Religion’s Critical Contribution to the Pod and Micro-school Revolution

One of the most striking cultural developments to come out of the COVID pandemic is the greater willingness of families to experiment with alternative schooling. Wishing to provide their children with a more stable learning environment than the erratic re-openings of conventional public and private schools, many parents have joined with neighbors to create collaborative home schools—or what have come to be called “learning pods.”

Other parents have enrolled their children in streamlined schools where individual grade levels (also called “pods”) are usually limited to no more than 12 students and often reflect an educational theme or philosophy. Some of these self-described “micro-schools” employ professional educators, but parents themselves typically share the teaching load or at least provide supporting services.

In the recent spate of articles on the reasons for this trend, journalists have typically focused on the sophistication of today’s online curricula, the flexibility more parents have as the result of working from home, and, in the case of a few wealthy households, the means to hire highly credentialed tutors. But almost completely overlooked has been the critical role played by churches.

“The unsung heroes are the pastors and church boards,” says Tina Hollenbeck, founder of the Homeschool Resources Roadmap, which reviews online curricula for families and small schools. For months, they have provided the “spaces where kids can gather in small groups to learn with and alongside their parents and other adult leaders.”

Dr. Brian Ray, president of the National Home School Education Research Institute, agrees: “There’s no official data yet, but with so many parents looking for places to safely educate their children, the use of religious settings has clearly accelerated.”

That churches have turned out to be the most popular non-home venue for learning pods and micro schools comes as no surprise to Texas Public Policy Foundation education analyst Erin Valdez, who herself was educated at parish-sited homeschool cooperatives in Florida and Texas. Small parent-run schools “have been around in some form for decades,” she says. And houses of worship have always offered them something few other community institutions could match: access to a large, safe, and morally uplifting venue mostly unused or underused during the workweek.

In recent years, pastors have provided much more than space, doing what they can to keep a school’s costs down while simultaneously using their influence to expand students’ study and recreational options, such as the ability to field teams in the local parochial school sports league. In Chattanooga, Tennessee, students in the Olivet Baptist Church micro school are granted once-a-week access to the science laboratories at the more traditional Chattanooga Christian School.

Then there is the case of DELTIC (Doing Education Life Together in Christ) Prep, a homeschooling cooperative on the Massachusetts-Rhode Island border, which for more than a decade has been educating 70 to 90 preschool-through-twelfth-grade students for approximately $15 each. It helps “greatly that the church where we meet during the week contributes utilities,” says Sandra Authier, one of DELTIC’s two parent program directors.

But perhaps the most important thing churches give small parent-run schools is the freedom to innovate. In Bowie, Maryland, for example, the United Methodist Mt. Oak Fellowship Church has for six years hosted the Bridge Elementary Tutorial Homeschool Ministries, which under director Kym Kent offers an a la carte menu of inexpensive tutored courses.

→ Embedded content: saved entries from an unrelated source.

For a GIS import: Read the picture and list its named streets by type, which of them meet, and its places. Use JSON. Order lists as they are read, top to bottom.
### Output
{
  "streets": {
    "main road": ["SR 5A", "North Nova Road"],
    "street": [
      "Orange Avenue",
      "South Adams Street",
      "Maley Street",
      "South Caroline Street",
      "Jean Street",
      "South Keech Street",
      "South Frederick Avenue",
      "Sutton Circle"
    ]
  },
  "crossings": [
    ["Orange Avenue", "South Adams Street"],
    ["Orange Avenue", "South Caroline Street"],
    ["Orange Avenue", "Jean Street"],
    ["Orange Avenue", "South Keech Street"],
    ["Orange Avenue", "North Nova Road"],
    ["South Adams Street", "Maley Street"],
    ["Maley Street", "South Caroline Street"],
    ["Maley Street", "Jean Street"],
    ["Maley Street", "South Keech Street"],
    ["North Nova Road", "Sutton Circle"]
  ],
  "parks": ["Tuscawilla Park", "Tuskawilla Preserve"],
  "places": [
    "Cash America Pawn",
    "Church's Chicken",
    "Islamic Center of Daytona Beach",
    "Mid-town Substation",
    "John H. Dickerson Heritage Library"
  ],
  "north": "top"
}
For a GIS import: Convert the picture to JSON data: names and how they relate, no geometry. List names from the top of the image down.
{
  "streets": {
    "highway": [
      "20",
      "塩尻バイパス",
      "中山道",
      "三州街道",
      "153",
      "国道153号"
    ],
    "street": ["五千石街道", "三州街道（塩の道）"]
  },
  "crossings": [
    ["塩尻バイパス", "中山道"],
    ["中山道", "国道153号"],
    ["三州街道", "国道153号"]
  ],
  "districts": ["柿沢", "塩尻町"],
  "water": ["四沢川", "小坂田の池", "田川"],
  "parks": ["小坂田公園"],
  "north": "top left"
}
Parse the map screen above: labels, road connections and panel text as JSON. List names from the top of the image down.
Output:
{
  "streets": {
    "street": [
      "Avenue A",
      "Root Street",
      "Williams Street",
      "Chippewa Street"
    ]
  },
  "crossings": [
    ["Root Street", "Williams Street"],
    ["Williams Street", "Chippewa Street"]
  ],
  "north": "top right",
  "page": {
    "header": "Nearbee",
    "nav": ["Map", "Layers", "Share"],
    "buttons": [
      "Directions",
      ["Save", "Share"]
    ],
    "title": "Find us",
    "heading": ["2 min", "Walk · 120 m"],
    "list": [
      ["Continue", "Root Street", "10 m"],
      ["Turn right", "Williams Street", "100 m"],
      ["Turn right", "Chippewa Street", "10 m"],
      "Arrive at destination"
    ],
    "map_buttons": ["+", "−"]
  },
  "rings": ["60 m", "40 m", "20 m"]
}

Families can sign up a child for just one $300 class ($275 prepaid) or use the program as a fully functioning elementary school. Critically, parents who themselves teach can arrange to instruct each other’s children in lieu of paying tuition.

And on the San Carlos Apache Indian Reservation in Arizona, Jeremiah Cota has established a third-through-eighth-grade micro school in his uncle’s Assembly of God Church, which combines conventional coursework with a tribal culture curriculum. The program has already qualified for the state’s K-12 school choice tuition subsidies, and Coda aims to soon carry students all the way through high school.

Recognizing the overlooked role of churches in facilitating both the growth of small, parent-run schools and their abrupt expansion during the current crisis raises the interesting question of what educational role local parishes might continue to play even after the coronavirus. A September poll by EdChoice provocatively suggests that American parents have become far more comfortable with small school options since the outbreak. And perhaps not coincidentally, Dr. Kevin Baxter, chief innovation officer at the National Catholic Education Association, has been working on a manual of principals for creating successful church micro schools, scheduled for publication next spring.

Arizona State University professor Andrew Barnes, whose specialty is the history of African and European Christianity, notes that from the 16th century to the mid-1800s, organized religion was primary innovator of lay education. “I can see that happening again,” he says.